Whole brain emulation provides an upper bound on the difficulty of AGI. If this upper bound ends up being farther away than you expected, then that suggests that there should be more probability mass associated with AGI being extremely hard.

Notes

A policy guaranteed to increase AI timelines

richardkorzekwa — Sat, 01 Apr 2023 20:41:43 +0000

Rick Korzekwa, April 1, 2023

The number of years until the creation of powerful AI is a major input to our thinking about risk from AI and which approaches are most promising for mitigating that risk. While there are downsides to transformative AI arriving many years from now, rather than few years from now, most people seem to agree that it is safer for AI to arrive in 2060 than in 2030. Given this, there is a lot of discussion about what we can do to increase the number of years until we see such powerful systems. While existing proposals have their merits, none of them can ensure that AI will arrive later than 2030, much less 2060.

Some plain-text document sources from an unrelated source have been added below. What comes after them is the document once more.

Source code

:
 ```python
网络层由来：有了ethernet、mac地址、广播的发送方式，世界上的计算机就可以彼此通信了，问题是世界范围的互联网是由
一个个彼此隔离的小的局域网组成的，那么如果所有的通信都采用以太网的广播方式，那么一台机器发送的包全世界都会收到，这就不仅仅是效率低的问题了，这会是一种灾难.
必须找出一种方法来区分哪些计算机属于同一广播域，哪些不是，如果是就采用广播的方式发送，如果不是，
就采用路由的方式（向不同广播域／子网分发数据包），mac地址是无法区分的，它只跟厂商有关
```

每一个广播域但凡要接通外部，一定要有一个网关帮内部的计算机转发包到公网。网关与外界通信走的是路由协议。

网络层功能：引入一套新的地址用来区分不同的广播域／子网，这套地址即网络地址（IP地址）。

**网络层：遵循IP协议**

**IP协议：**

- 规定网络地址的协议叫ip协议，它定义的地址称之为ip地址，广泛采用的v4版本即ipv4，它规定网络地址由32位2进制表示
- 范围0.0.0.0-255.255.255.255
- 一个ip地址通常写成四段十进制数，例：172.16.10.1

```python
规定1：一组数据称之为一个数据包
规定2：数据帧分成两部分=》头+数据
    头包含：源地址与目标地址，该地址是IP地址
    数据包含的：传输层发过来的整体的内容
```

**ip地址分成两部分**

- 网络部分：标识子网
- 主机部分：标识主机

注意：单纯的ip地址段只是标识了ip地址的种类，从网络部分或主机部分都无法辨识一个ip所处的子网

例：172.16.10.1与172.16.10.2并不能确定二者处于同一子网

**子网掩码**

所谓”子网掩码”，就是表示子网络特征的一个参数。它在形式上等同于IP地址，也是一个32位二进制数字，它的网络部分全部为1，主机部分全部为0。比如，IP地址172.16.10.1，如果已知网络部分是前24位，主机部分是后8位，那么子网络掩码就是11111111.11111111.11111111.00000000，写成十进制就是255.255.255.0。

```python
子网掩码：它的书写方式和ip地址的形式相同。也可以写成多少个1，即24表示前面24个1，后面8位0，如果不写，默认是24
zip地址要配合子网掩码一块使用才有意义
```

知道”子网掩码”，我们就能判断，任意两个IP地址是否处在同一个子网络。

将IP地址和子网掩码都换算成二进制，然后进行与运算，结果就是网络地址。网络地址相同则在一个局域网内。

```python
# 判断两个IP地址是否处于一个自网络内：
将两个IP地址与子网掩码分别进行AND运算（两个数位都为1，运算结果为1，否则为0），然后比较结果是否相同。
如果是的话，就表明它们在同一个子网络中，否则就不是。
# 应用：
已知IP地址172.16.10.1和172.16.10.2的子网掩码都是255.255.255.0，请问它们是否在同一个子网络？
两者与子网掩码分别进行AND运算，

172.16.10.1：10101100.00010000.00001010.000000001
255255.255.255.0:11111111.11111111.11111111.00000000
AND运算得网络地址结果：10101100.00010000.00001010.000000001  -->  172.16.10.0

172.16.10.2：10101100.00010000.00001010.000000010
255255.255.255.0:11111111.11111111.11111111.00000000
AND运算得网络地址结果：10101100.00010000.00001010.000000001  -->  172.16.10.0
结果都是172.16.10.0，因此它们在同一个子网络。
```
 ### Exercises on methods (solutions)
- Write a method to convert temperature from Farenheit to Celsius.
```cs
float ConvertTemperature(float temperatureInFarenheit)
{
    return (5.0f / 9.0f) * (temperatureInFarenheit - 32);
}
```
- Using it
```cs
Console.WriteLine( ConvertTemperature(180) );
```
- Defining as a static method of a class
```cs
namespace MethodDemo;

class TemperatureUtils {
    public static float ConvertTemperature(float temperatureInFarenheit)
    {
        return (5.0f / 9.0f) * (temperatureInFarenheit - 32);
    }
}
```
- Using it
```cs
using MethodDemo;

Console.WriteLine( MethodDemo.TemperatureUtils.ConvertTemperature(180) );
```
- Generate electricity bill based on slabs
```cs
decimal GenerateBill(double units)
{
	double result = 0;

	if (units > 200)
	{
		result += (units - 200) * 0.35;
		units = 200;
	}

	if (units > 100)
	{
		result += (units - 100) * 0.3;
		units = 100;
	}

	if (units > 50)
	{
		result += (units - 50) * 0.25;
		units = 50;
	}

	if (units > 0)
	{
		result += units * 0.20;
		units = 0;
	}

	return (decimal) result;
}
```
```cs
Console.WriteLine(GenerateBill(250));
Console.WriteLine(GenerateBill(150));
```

There is a policy that is guaranteed to increase the number of years between now and the arrival of transformative AI. The General Conference on Weights and Measures defines one second to be 9,192,631,770 cycles of the optical radiation emitted during a hyperfine transition in the ground state of a cesium 133 atom. Redefining the second to instead be 919,263,177 cycles of this radiation will increase the number of years between now and transformative AI by a factor of ten. The reason this policy works is the same reason that defining a time standard works–the microscopic behavior of atoms and photons is ultimately governed by the same physical laws as everything else, including computers, AI labs, and financial markets, and those laws are unaffected by our time standards. Thus fewer cycles of cesium radiation per year implies proportionately fewer other things happening per year.

Making such a change might not sound politically tractable, but there is already precedent for making radical changes to the definition of a second. Previously it was defined in terms of Earth’s solar orbit, and before that in terms of Earth’s rotation. These physical processes and their implementations as time standards bear little resemblance to the present-day quantum mechanical standard. In contrast, a change that preserves nearly the entire standard, including all significant figures in the relevant numerical definition, is straightforward.

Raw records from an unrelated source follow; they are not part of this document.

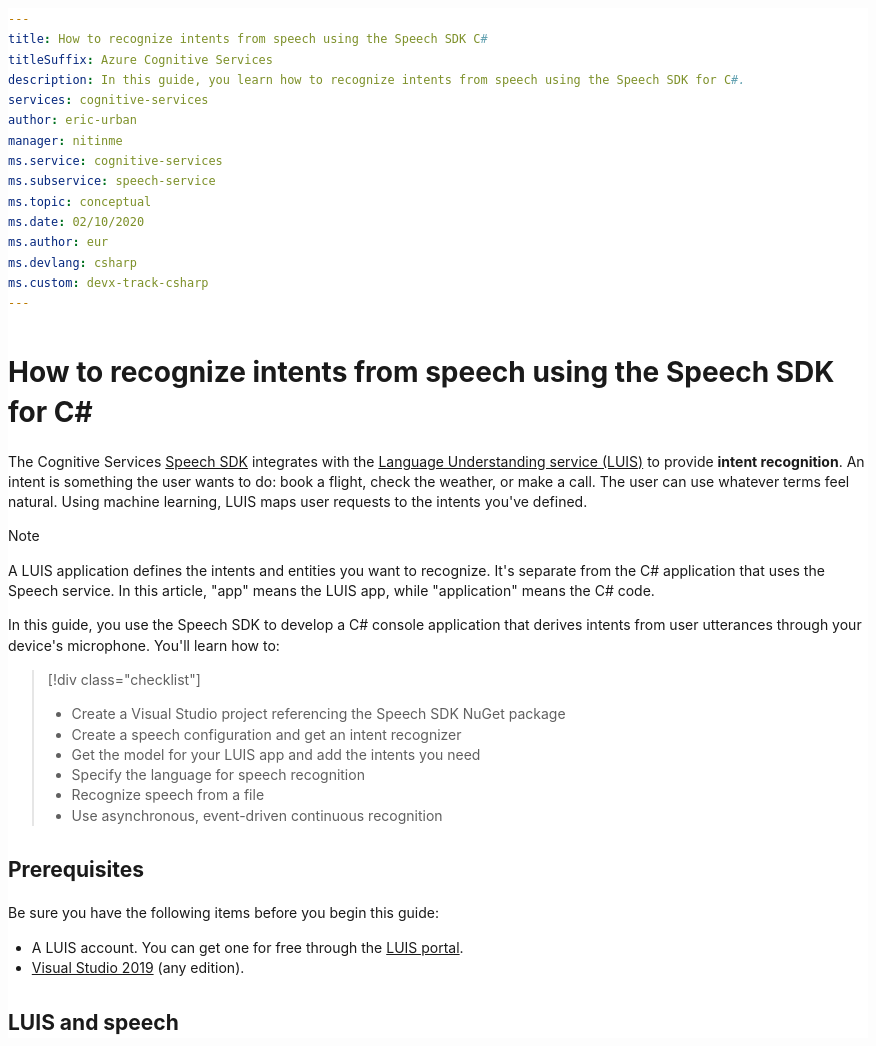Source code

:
 ```yaml
---
title: How to recognize intents from speech using the Speech SDK C#
titleSuffix: Azure Cognitive Services
description: In this guide, you learn how to recognize intents from speech using the Speech SDK for C#.
services: cognitive-services
author: eric-urban
manager: nitinme
ms.service: cognitive-services
ms.subservice: speech-service
ms.topic: conceptual
ms.date: 02/10/2020
ms.author: eur
ms.devlang: csharp
ms.custom: devx-track-csharp
---
```


# How to recognize intents from speech using the Speech SDK for C#

The Cognitive Services [Speech SDK](speech-sdk.md) integrates with the [Language Understanding service (LUIS)](https://www.luis.ai/home) to provide **intent recognition**. An intent is something the user wants to do: book a flight, check the weather, or make a call. The user can use whatever terms feel natural. Using machine learning, LUIS maps user requests to the intents you've defined.

> [!NOTE]
> A LUIS application defines the intents and entities you want to recognize. It's separate from the C# application that uses the Speech service. In this article, "app" means the LUIS app, while "application" means the C# code.

In this guide, you use the Speech SDK to develop a C# console application that derives intents from user utterances through your device's microphone. You'll learn how to:

> [!div class="checklist"]
>
> - Create a Visual Studio project referencing the Speech SDK NuGet package
> - Create a speech configuration and get an intent recognizer
> - Get the model for your LUIS app and add the intents you need
> - Specify the language for speech recognition
> - Recognize speech from a file
> - Use asynchronous, event-driven continuous recognition

## Prerequisites

Be sure you have the following items before you begin this guide:

- A LUIS account. You can get one for free through the [LUIS portal](https://www.luis.ai/home).
- [Visual Studio 2019](https://visualstudio.microsoft.com/downloads/) (any edition).

## LUIS and speech
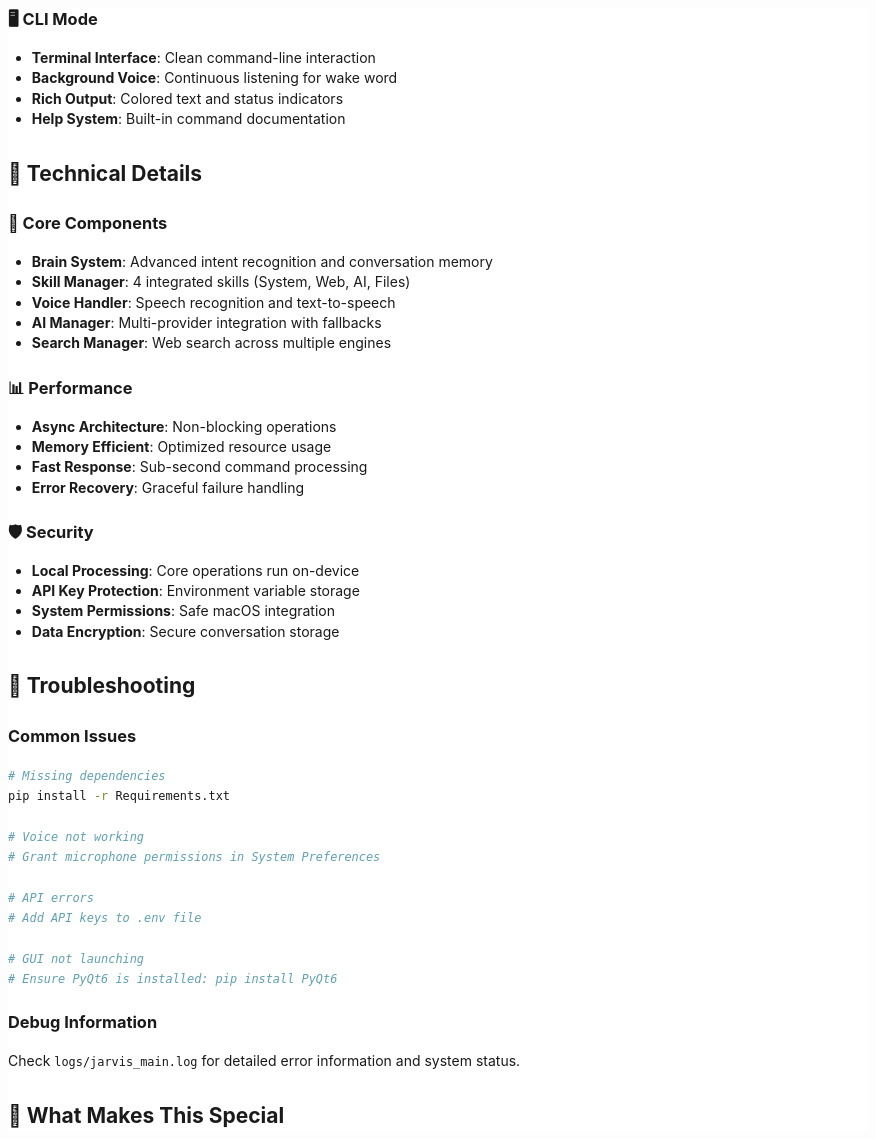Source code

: ### 🖥️ CLI Mode
- **Terminal Interface**: Clean command-line interaction
- **Background Voice**: Continuous listening for wake word
- **Rich Output**: Colored text and status indicators
- **Help System**: Built-in command documentation

## 🔧 Technical Details

### 🎯 Core Components
- **Brain System**: Advanced intent recognition and conversation memory
- **Skill Manager**: 4 integrated skills (System, Web, AI, Files)
- **Voice Handler**: Speech recognition and text-to-speech
- **AI Manager**: Multi-provider integration with fallbacks
- **Search Manager**: Web search across multiple engines

### 📊 Performance
- **Async Architecture**: Non-blocking operations
- **Memory Efficient**: Optimized resource usage  
- **Fast Response**: Sub-second command processing
- **Error Recovery**: Graceful failure handling

### 🛡️ Security
- **Local Processing**: Core operations run on-device
- **API Key Protection**: Environment variable storage
- **System Permissions**: Safe macOS integration
- **Data Encryption**: Secure conversation storage

## 🚨 Troubleshooting

### Common Issues
```bash
# Missing dependencies
pip install -r Requirements.txt

# Voice not working
# Grant microphone permissions in System Preferences

# API errors  
# Add API keys to .env file

# GUI not launching
# Ensure PyQt6 is installed: pip install PyQt6
```

### Debug Information
Check `logs/jarvis_main.log` for detailed error information and system status.

## 🎯 What Makes This Special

One possible objection to this policy is that our time standards are not entirely causally disconnected from the rest of the world. For example, redefining the time standard might create a sense of urgency among AI labs and the people investing in them. It’s not hard to imagine that the leaders and researchers within companies advancing the state of the art in AI might increase their efforts after noticing it is taking ten times as long to generate the same amount of research. While this is a reasonable concern, it seems unlikely that AI labs can increase their rate of progress by a full order of magnitude. Why would they currently be leaving so much on the table if they were? Futhermore, there are similar effects that might push in the other direction. Once politicians and executives realize they will live to be hundreds of years old, they may take risks to the longterm future more seriously.

Still, it does seem that the policy might have undesirable side effects. Changing all of our textbooks, clocks, software, calendars, and habits is costly. One solution to this challenge is to change the standard either in secret or in a way that allows most people to continue using the old “unofficial” standard. After all, what matters is the actual number of years required to create AI, not the number of years as measured by some deprecated standard.

In conclusion, while there are many policies for increasing the number of years before the arrival of advanced artificial intelligence, until now, none of them has guaranteed a large increase in this number. This policy, if implemented promptly and thoughtfully, is essentially guaranteed to cause a large increase the number of years before we see systems capable of posing a serious risk to humanity.